I'm pretty much bipolar. It isn't diagnosed because the job I work at that I hate doesn't give me insurance. I was gonna go to Ma's GP on Tuesday to see about getting on some kind of medication, but didn't go because a combination of not having the money and CJ wanting to talk to me about it first. Which I get, because Ma sometimes gets an idea in her head and gets her Stubborn on, and I know he just wants to make sure that I'm not agreeing to go if I'm good but just hating my job.
And, let me tell you, the amount of hate I have for this job is eclipsed only by the amount of hate I have for the asshole who is my temporary boss. Mine doesn't come back until the beginning of July, and I really don't know if I hope I'm still there then or not.
( Ranting about work be under this cut. )
I added a ridiculous amount of words to my Big Bang on May 1st (almost a full 13k) and then have hardly touched it since. I feel so bad for poor colls, because she has 7k of coherent fic and then nothing. I try, but this entire month has been about 90% downswing and the other 10% so busy I cannot do a thing. And when I'm on a downswing I either just am too numb to care and don't even bother to try to open it, or everything is SO fucking horrible and stupid that I just want to delete it all and start from scratch. Which would be a very bad idea.
In addition to all that, one... Saturday? Friday? My old desktop broke, I moved to one we bought off a guy that was password protected in the core like work computers tend to be, so I couldn't install my work system on it. Then I moved to Ma's new desktop, which would not allow me to the login page for work, and then to Yussie's which is now mine. And then two days later my old work computer completely broke. About an hour after my laptop gave out.
Now, when I say my laptop gave out, what I really mean is it did that thing it would do occasionally where it spends about two hours trying to fix an issue it finds, and says in big, BOLD letters across the screen ATTEMPTING TO REPAIR DISC. DO NOT POWER OFF OR UNPLUG.

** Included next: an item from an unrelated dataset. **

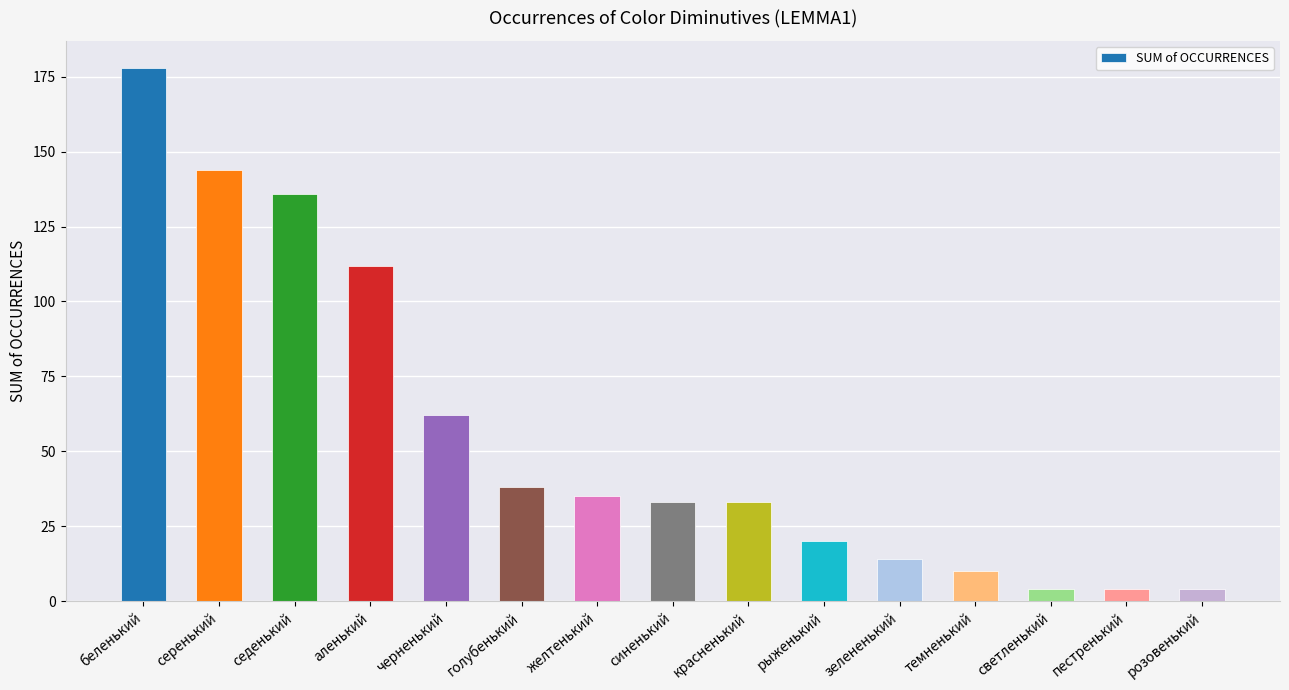

How many bars are there in total?

15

So, naturally, Ma turned it off. And it ruined the harddrive to the point where Yussie tried to reinstall Windows on it and it told him to go fuck himself. Now, on the plus side, I had known my desktop was giving out, so I backed it up on my server constantly. I have all my comics, fonts, PS presets, pictures, music, etc. The TV and movies I downloaded are gone, but I have 3.80TCreds on TVT and a ratio of 4.73 on IPT with 3,559 bonus points, so I'm not exactly worried about getting those back, besides just plain remembering what I want.
But my awesome husband unperfectwolf has been working on her Squee! submission for the last two hours and unwittingly helping me feel better by talking about finding fandom when she was in single digits and wincon. I genuinely am feeling a little better now, so I'm going to end this novel of a post before that turns again.
I might be super slow to respond to comments, because procrastination is awesome when I downswing.